# TASK TO COMPLETE
Return the lines of the records verbatim, starting from the first line of the records and ending with the line that contains "Wirkstoffe gegen Pigmentflecke.)", both included.

Saved entries
○ ○ ○ ○ ○ ○ ○

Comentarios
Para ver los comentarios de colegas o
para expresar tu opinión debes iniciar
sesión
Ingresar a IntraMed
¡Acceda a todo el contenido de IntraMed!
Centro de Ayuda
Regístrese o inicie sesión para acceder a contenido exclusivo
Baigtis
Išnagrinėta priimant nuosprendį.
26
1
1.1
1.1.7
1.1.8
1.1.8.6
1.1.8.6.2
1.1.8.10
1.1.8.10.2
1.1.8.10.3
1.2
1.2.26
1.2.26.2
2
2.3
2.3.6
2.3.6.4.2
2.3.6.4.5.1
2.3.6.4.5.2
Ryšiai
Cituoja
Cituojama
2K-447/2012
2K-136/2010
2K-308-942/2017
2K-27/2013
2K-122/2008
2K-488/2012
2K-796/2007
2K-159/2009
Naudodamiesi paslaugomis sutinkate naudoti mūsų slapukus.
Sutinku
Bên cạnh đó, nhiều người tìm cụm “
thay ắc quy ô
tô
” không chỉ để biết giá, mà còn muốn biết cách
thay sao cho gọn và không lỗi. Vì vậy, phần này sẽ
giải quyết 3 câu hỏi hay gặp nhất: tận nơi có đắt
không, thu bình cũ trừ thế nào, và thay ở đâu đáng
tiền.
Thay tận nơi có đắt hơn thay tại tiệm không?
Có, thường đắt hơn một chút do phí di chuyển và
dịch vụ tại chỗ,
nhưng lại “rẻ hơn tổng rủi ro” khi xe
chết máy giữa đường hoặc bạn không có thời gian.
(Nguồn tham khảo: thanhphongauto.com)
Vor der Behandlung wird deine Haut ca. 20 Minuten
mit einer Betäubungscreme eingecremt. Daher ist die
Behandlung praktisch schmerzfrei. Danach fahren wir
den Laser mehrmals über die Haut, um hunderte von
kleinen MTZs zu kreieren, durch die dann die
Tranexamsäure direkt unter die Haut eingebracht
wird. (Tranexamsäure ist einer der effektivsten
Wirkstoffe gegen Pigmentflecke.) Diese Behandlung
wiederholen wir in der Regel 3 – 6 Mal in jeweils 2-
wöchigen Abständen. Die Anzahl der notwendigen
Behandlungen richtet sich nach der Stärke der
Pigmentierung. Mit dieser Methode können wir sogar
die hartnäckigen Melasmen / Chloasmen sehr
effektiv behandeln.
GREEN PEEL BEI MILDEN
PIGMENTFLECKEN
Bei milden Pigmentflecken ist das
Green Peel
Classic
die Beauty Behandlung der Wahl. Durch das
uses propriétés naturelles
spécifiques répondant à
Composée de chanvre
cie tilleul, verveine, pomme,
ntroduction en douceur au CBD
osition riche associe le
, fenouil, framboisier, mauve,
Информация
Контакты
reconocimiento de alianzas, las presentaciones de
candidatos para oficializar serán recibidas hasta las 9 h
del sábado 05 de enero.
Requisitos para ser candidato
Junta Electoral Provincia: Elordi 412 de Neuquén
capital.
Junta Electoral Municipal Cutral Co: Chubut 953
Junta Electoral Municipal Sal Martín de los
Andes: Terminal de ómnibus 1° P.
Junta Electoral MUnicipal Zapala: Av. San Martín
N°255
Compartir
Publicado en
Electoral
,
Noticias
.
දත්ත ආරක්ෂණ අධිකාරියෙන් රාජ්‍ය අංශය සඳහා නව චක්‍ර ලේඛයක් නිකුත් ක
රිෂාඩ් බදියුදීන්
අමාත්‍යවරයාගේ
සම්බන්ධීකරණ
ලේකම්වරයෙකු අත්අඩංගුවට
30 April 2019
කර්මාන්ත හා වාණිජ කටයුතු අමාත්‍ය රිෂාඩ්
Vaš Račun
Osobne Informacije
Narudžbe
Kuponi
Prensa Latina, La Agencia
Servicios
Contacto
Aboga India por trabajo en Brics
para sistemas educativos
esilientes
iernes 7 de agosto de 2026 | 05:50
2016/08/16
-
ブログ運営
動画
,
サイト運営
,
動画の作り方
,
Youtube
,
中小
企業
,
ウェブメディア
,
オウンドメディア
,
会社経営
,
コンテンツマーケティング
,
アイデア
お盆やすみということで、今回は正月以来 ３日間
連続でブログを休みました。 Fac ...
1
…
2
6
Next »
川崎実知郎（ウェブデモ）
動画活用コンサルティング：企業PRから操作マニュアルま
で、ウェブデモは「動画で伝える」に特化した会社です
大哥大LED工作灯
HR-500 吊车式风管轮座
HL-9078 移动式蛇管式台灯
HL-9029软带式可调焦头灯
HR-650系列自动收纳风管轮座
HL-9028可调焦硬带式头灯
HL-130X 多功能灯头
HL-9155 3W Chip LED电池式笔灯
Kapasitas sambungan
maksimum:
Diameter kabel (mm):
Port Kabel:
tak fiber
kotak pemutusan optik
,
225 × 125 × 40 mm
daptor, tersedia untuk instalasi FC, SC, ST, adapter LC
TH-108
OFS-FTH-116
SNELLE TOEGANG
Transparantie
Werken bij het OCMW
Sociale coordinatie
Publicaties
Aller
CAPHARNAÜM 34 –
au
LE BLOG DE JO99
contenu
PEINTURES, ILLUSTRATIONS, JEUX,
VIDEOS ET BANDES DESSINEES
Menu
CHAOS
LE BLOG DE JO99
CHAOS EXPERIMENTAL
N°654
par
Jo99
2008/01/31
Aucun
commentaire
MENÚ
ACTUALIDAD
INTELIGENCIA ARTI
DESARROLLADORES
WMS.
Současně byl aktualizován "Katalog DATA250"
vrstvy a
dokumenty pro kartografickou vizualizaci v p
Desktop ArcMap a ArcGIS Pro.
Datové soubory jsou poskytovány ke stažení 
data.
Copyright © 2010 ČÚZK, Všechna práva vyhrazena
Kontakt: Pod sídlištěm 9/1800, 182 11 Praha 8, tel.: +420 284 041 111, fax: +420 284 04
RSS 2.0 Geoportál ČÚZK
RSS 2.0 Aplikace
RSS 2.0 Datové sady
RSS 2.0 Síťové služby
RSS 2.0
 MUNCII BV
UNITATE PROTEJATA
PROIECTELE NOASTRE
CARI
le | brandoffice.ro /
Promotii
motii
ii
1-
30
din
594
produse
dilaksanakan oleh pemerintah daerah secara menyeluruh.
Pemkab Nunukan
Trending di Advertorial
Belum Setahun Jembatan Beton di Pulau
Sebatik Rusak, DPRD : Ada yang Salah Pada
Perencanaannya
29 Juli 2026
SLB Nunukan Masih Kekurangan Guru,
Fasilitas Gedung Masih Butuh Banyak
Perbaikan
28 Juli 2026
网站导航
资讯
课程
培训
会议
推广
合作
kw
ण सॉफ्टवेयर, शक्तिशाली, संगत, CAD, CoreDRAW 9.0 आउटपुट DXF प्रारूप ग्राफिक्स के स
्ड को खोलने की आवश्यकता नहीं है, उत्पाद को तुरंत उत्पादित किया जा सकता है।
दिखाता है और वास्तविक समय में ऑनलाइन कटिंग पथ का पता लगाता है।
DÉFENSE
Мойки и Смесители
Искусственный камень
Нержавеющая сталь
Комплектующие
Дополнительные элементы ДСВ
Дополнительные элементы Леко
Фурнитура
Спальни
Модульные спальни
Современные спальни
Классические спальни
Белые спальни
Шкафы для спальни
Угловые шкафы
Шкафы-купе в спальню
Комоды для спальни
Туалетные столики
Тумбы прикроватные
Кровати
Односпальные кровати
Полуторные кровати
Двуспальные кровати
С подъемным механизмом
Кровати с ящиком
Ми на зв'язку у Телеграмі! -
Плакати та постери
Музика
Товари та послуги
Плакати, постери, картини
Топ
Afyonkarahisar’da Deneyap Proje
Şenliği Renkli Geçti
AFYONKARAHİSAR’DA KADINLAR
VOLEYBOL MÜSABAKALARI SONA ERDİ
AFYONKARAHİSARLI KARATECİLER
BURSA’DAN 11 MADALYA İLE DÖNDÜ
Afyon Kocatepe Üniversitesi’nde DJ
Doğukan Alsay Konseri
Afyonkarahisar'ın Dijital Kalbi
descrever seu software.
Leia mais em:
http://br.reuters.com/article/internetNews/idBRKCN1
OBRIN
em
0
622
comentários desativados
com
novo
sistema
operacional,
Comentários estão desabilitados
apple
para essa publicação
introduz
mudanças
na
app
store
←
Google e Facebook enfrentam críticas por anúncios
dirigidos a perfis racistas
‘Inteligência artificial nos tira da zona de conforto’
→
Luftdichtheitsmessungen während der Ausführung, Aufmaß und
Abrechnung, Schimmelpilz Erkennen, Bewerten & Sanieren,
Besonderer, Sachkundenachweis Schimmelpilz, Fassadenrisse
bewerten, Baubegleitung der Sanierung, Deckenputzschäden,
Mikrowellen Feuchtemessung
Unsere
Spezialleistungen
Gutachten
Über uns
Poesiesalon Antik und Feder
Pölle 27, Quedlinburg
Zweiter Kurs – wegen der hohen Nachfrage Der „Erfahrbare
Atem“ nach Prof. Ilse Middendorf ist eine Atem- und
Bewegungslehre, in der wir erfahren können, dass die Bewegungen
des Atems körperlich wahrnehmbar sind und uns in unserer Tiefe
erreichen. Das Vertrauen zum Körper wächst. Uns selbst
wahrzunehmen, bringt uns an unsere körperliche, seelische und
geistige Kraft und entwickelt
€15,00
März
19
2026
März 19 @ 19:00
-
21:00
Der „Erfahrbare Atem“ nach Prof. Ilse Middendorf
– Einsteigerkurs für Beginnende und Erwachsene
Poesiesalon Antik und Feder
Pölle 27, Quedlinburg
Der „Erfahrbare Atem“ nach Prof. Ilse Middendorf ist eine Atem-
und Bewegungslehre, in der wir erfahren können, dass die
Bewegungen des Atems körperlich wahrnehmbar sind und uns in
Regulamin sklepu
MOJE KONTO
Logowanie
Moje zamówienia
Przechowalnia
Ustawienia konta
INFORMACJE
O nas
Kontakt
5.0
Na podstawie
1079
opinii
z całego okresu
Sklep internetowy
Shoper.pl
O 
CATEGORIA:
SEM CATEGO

○ ○ ○ ○ ○ ○ ○

# WRITTEN SOLUTION
Comentarios
Para ver los comentarios de colegas o
para expresar tu opinión debes iniciar
sesión
Ingresar a IntraMed
¡Acceda a todo el contenido de IntraMed!
Centro de Ayuda
Regístrese o inicie sesión para acceder a contenido exclusivo
Baigtis
Išnagrinėta priimant nuosprendį.
26
1
1.1
1.1.7
1.1.8
1.1.8.6
1.1.8.6.2
1.1.8.10
1.1.8.10.2
1.1.8.10.3
1.2
1.2.26
1.2.26.2
2
2.3
2.3.6
2.3.6.4.2
2.3.6.4.5.1
2.3.6.4.5.2
Ryšiai
Cituoja
Cituojama
2K-447/2012
2K-136/2010
2K-308-942/2017
2K-27/2013
2K-122/2008
2K-488/2012
2K-796/2007
2K-159/2009
Naudodamiesi paslaugomis sutinkate naudoti mūsų slapukus.
Sutinku
Bên cạnh đó, nhiều người tìm cụm “
thay ắc quy ô
tô
” không chỉ để biết giá, mà còn muốn biết cách
thay sao cho gọn và không lỗi. Vì vậy, phần này sẽ
giải quyết 3 câu hỏi hay gặp nhất: tận nơi có đắt
không, thu bình cũ trừ thế nào, và thay ở đâu đáng
tiền.
Thay tận nơi có đắt hơn thay tại tiệm không?
Có, thường đắt hơn một chút do phí di chuyển và
dịch vụ tại chỗ,
nhưng lại “rẻ hơn tổng rủi ro” khi xe
chết máy giữa đường hoặc bạn không có thời gian.
(Nguồn tham khảo: thanhphongauto.com)
Vor der Behandlung wird deine Haut ca. 20 Minuten
mit einer Betäubungscreme eingecremt. Daher ist die
Behandlung praktisch schmerzfrei. Danach fahren wir
den Laser mehrmals über die Haut, um hunderte von
kleinen MTZs zu kreieren, durch die dann die
Tranexamsäure direkt unter die Haut eingebracht
wird. (Tranexamsäure ist einer der effektivsten
Wirkstoffe gegen Pigmentflecke.) Diese Behandlung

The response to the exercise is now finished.